Today, the ANP’s Karachi chapter is a force of such strength that areas under its control are no-go areas for ‘outsiders’.

Meanwhile, according to the WikiLeaks papers released through this newspaper, the US consulate in Karachi estimates that out of all the armed groups in the city, the MQM has the largest group of around 10,000, with another 25,000 in reserve. If true, this makes it amongst the most potent forces in Karachi.

But despite its electoral clout and armed might, the MQM remains an insecure party. The reason for this lies partially in demographics: while the number of Mohajirs who support it is subject to natural increase, other communities in Karachi such as the Sindhis, Baloch, Pakhtuns and Punjabis are being reinforced by migrants, and in recent times displaced people from the northwest tribal belt, from other parts of the country.

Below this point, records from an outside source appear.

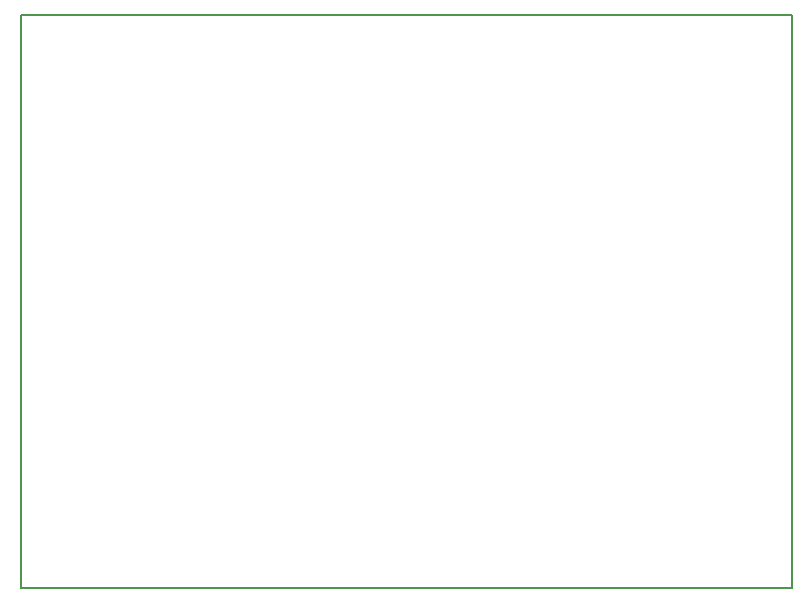
<source format=gbr>
G04 #@! TF.GenerationSoftware,KiCad,Pcbnew,5.1.0-060a0da~80~ubuntu18.04.1*
G04 #@! TF.CreationDate,2019-03-27T19:23:36+01:00*
G04 #@! TF.ProjectId,distpedal,64697374-7065-4646-916c-2e6b69636164,rev?*
G04 #@! TF.SameCoordinates,PX6d01460PY6ad32b0*
G04 #@! TF.FileFunction,Profile,NP*
%FSLAX46Y46*%
G04 Gerber Fmt 4.6, Leading zero omitted, Abs format (unit mm)*
G04 Created by KiCad (PCBNEW 5.1.0-060a0da~80~ubuntu18.04.1) date 2019-03-27 19:23:36*
%MOMM*%
%LPD*%
G04 APERTURE LIST*
%ADD10C,0.200000*%
G04 APERTURE END LIST*
D10*
X65278000Y0D02*
X0Y0D01*
X65278000Y48514000D02*
X65278000Y0D01*
X0Y48514000D02*
X65278000Y48514000D01*
X0Y0D02*
X0Y48514000D01*
M02*

</source>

The MQM tried to expand its area of influence and politics beyond ethnic margins, but the integration process has not really gone forward — hampered in part by groups such as the Sindhi nationalists.

Yet as the numbers of non-Mohajirs increase, they want more land, opportunities and, above all, greater political representation. To finance their operations, these various political parties and their armed gangs engage in land grabs and extortion on an expanding scale. Many of the battles being fought on Karachi’s streets today are turf wars over the city’s resources.

One of the main complaints the MQM has voiced over the years has been about the lack of jobs for urban youth. But ever since its rise as the city’s biggest political party, it has contributed to acts that have only added to investors’ insecurity.

Logically, one would have thought that as the MQM, the ANP and the PPP were coalition partners in the federal government, they would have been able to hammer out a formula which would allow Mohajirs, Pakhtuns and Sindhis to coexist peacefully.

But sadly, logic is trumped by local ambitions and greed. Whatever the verbose interior minister might say, a single incident can spark off days of violence.

And since these parties are in government, the Karachi police are helpless in cracking down on the criminals who operate with immunity under their flags. As soon as they are arrested, they are released by orders from above. Meanwhile, the death toll keeps mounting: according to the Human Rights Commission of Pakistan, over 1,100 people were gunned down in Karachi in 2011. The way things are going, this number may well be exceeded by this year’s death toll.

Another problem the MQM faces is that it is doomed to be a junior partner in any political arrangement at the federal and provincial levels. Despite its many attempts, it has little support outside urban Sindh where the vast majority of Mohajirs live.

Like any ethnic or sect-based party, it is forced to keep a firm grip over its vote bank; hence the many allegations of the MQM’s strong-arm methods in virtually every election it has contested.

Both the major mainstream parties mistrust the MQM, but must cut deals with it to keep a semblance of peace in Karachi. Even Imran Khan has been forced to accept this harsh political reality. But the MQM’s edifice is precariously balanced.

Ultimately, the MQM’s destiny lies in demography: according to previous census data, the percentage of Mohajirs in Sindh is declining, and is expected to fall below 20 per cent in the next census report. Meanwhile, the ranks of other communities are swelling; in terms of Pakhtuns alone, an estimated one million people have so far relocated to Karachi following the start of the conflict in the north-western parts of the country.

To remain relevant, the MQM must break out of its self-imposed brand of ethnic politics. Above all, it needs to free itself from its image of a violent, out-of-control party seeking narrow political advantage through political blackmail.

And just for the record, I am a Mohajir myself, even though I cringe at having the label applied to me.

The writer is the author of Fatal Faultlines: Pakistan, Islam and the West.